| Entries provided |
————

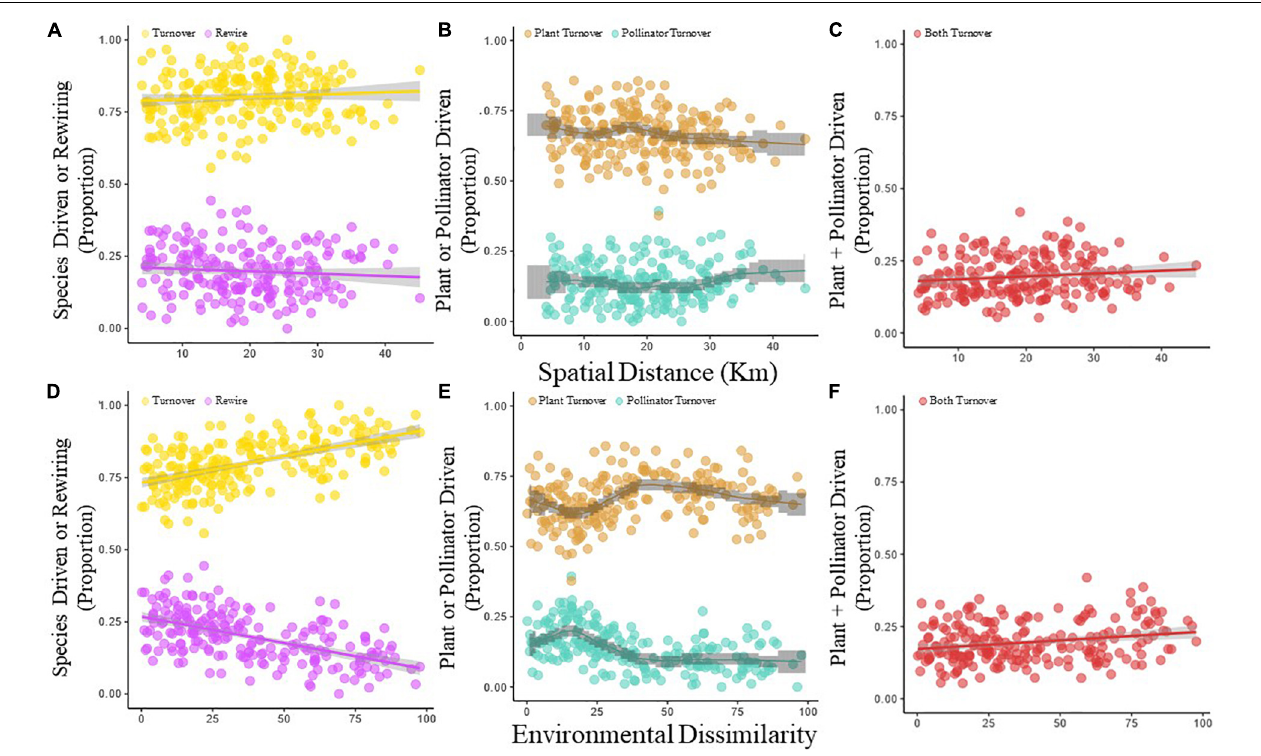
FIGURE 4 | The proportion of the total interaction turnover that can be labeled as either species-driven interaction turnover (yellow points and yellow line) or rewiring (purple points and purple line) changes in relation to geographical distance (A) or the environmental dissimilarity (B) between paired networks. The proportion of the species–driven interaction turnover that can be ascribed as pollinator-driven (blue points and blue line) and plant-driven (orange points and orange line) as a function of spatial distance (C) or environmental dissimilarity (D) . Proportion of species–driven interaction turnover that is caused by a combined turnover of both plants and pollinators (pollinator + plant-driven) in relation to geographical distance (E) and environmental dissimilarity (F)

————

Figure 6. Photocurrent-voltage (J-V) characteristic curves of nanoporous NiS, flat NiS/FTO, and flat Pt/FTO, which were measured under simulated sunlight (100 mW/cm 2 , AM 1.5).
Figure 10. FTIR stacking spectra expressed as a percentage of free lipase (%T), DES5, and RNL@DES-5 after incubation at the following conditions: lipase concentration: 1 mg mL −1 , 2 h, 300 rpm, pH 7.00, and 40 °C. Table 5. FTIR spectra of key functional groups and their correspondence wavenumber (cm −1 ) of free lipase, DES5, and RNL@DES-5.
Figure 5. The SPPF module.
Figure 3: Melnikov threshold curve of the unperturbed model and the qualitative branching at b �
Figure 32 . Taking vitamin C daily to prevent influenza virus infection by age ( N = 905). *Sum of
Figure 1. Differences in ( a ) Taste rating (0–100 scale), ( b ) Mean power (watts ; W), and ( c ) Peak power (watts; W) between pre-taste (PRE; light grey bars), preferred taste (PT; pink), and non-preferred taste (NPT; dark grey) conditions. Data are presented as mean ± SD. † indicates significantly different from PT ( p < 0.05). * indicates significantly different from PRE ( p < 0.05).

————

Given the records above, restate word for word only the lines starting at the one with "Figure 32 ." and ending at the one with "Figure 1. Differences".

Figure 32 . Taking vitamin C daily to prevent influenza virus infection by age ( N = 905). *Sum of
Figure 1. Differences in ( a ) Taste rating (0–100 scale), ( b ) Mean power (watts ; W), and ( c ) Peak power (watts; W) between pre-taste (PRE; light grey bars), preferred taste (PT; pink), and non-preferred taste (NPT; dark grey) conditions. Data are presented as mean ± SD. † indicates significantly different from PT ( p < 0.05). * indicates significantly different from PRE ( p < 0.05).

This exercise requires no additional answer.